1
votes

According to Qt's QWidget documentation:

QWidget propagates explicit palette roles from parent to child. If you assign a brush or color to a specific role on a palette and assign that palette to a widget, that role will propagate to all the widget's children, overriding any system defaults for that role.

I have a widget hierarchy:

QMainWindow 'window'
     |_QGroupBox 'box'
          |_QLabel 'label'
          |_QLabel 'label2'

So if I were to call box->setPalette(somePalette) the new palette is used to paint box, label and label2

Now I want to undo this, i.e. I want box, label and label2 to use my default palette, which is easy, I call box->setPalette(window->palette()) right?

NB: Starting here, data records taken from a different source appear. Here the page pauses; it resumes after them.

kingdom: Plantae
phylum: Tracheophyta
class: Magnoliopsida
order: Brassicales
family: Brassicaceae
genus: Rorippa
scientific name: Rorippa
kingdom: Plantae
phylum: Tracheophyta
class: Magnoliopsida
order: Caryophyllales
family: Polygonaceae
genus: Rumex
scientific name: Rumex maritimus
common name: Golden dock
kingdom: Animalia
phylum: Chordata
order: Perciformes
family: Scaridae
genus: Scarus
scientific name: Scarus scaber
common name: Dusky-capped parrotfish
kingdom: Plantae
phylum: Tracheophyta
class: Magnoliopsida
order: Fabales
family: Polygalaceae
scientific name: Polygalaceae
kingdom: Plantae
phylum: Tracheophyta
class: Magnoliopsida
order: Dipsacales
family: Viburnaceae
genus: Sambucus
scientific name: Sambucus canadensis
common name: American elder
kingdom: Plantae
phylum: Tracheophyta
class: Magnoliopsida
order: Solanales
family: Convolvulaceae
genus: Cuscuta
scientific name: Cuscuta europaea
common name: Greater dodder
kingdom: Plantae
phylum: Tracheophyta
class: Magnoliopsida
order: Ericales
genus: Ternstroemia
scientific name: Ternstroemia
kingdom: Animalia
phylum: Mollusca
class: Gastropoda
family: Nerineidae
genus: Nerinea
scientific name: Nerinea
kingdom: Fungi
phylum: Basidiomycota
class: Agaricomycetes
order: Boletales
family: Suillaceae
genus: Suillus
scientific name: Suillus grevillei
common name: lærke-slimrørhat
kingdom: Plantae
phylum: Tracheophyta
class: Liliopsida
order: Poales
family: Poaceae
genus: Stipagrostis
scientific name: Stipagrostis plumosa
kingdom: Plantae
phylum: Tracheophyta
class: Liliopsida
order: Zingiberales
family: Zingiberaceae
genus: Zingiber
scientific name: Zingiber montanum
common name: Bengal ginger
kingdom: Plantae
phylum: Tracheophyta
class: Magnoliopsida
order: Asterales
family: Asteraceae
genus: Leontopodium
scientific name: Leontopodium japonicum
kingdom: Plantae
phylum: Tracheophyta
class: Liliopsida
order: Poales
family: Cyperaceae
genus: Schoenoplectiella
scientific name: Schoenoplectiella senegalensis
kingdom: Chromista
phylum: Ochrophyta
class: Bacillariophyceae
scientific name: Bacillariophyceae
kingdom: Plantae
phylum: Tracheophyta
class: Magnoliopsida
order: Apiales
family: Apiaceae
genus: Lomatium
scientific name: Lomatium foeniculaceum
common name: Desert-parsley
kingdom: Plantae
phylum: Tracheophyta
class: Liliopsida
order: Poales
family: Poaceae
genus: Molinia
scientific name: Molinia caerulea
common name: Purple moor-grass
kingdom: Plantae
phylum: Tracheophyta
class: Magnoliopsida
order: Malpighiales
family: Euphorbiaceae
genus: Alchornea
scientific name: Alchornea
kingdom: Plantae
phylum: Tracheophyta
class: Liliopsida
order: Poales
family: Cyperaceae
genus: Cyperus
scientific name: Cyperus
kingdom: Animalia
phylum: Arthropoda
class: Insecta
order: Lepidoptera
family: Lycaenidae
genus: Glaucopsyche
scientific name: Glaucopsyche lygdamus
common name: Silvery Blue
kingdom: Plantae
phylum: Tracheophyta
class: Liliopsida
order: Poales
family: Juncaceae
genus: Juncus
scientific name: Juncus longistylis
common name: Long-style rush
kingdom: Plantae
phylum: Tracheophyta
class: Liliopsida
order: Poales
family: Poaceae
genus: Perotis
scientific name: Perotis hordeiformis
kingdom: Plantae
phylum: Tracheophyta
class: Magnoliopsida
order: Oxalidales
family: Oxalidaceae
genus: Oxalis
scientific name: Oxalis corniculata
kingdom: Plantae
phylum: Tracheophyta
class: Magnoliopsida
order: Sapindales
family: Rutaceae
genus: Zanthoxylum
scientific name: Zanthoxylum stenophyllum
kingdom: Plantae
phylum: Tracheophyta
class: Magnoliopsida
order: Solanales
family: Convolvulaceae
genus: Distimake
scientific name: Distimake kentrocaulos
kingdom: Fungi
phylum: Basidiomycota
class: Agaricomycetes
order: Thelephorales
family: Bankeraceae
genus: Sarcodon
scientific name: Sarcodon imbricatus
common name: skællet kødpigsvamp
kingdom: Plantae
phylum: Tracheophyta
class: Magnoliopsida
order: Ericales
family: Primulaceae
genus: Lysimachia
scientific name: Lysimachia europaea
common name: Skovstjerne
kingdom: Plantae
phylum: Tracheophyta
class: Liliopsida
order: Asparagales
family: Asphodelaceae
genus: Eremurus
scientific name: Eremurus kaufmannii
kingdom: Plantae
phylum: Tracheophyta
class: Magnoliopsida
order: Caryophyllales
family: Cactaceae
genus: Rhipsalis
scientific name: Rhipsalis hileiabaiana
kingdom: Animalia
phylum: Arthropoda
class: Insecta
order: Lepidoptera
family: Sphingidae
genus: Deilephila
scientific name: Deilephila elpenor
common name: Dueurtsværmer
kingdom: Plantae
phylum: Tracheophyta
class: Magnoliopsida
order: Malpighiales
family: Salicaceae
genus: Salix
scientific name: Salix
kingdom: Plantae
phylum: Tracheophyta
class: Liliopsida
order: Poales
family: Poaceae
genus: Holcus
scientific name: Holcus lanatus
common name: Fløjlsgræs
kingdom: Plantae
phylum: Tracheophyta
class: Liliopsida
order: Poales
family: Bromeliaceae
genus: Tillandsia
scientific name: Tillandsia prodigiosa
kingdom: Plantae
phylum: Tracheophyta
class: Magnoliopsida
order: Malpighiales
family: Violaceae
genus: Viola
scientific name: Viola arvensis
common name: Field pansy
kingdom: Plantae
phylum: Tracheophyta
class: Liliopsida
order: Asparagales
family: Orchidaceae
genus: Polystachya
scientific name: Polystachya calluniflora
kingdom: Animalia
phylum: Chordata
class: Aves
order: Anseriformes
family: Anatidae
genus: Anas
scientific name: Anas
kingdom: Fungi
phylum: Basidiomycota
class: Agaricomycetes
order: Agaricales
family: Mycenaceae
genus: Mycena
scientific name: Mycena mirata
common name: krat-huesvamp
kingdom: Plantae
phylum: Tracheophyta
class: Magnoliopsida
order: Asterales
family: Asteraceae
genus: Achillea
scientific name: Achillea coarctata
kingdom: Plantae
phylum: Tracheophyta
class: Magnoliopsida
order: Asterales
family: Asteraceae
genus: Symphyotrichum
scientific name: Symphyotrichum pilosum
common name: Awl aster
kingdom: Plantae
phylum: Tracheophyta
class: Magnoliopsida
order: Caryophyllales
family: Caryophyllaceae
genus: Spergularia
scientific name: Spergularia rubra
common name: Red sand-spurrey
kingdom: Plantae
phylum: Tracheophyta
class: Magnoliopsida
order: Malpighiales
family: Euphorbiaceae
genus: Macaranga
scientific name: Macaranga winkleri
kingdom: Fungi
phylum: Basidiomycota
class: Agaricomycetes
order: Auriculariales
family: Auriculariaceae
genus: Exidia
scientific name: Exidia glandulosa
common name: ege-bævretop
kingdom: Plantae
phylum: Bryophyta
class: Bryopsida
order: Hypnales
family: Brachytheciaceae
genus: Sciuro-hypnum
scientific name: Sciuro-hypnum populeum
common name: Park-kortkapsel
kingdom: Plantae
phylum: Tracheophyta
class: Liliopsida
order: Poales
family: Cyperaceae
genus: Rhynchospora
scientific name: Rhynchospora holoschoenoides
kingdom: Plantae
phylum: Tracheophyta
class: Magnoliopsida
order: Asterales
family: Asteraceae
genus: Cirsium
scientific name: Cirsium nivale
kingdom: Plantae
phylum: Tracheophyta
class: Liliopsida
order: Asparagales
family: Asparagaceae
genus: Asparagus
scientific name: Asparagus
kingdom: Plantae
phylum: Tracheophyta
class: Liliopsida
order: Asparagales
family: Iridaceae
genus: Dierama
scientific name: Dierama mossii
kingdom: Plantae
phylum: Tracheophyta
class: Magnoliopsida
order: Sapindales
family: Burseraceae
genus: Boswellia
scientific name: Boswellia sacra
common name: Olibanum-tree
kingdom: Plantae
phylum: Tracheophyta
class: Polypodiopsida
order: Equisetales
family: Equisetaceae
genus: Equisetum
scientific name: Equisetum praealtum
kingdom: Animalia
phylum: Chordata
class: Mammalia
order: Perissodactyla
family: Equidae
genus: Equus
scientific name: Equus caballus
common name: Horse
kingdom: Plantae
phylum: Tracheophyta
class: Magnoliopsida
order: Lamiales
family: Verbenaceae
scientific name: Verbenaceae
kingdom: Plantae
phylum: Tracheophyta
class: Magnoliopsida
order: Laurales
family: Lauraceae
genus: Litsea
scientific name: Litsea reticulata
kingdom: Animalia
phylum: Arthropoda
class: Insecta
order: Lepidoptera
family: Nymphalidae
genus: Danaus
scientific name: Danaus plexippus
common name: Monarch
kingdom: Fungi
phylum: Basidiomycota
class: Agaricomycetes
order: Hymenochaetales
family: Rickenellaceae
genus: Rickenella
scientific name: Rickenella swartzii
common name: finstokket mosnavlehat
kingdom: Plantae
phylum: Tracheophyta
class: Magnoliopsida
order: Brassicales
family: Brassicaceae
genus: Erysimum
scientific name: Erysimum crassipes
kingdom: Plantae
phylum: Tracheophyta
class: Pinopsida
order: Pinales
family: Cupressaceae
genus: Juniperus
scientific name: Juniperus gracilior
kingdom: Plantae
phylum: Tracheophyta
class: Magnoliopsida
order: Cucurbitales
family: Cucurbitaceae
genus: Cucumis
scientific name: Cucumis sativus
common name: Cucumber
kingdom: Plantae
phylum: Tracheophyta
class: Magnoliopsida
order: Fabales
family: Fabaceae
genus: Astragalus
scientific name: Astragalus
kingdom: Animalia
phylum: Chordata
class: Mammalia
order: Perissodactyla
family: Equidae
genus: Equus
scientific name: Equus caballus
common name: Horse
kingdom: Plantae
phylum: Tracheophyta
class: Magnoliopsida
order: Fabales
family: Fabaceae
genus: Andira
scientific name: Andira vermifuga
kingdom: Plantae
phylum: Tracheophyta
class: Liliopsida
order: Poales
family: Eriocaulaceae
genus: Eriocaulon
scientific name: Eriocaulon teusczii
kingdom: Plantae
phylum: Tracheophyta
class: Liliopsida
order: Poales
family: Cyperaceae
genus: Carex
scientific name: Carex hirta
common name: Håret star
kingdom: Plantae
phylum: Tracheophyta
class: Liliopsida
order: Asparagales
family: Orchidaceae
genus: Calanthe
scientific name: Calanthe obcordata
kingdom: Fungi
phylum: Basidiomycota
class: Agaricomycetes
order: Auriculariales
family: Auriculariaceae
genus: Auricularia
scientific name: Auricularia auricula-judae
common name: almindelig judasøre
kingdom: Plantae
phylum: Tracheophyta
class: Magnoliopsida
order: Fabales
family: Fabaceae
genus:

The issue with this is box still technically has a custom palette set (it makes a deep copy of the palette you pass it), if I modify the palette of window it no longer propagates through box to label and label2.

So, how do I actually remove the palette from box so that palette propogation is restored?

1

1 Answers

1
votes

How do I actually remove the palette from box so that palette propagation is restored?

You can use QWidget::setAttribute to explicitly set or remove Qt::WA_WindowPropagation flag to make sure the palette is propagated (or not). From my experience that sometimes require QWidget::update() to be called afterwards.

UPDATE: There is also Qt::WA_SetPalette attribute for enabling/disabling individual widget palette update. With this specific case we need to propagate the palette down to the nested widgets first as the author suggested in comments e.g. box->setPalette(window->palette()); box->setAttribute(WA_SetPalette, false);.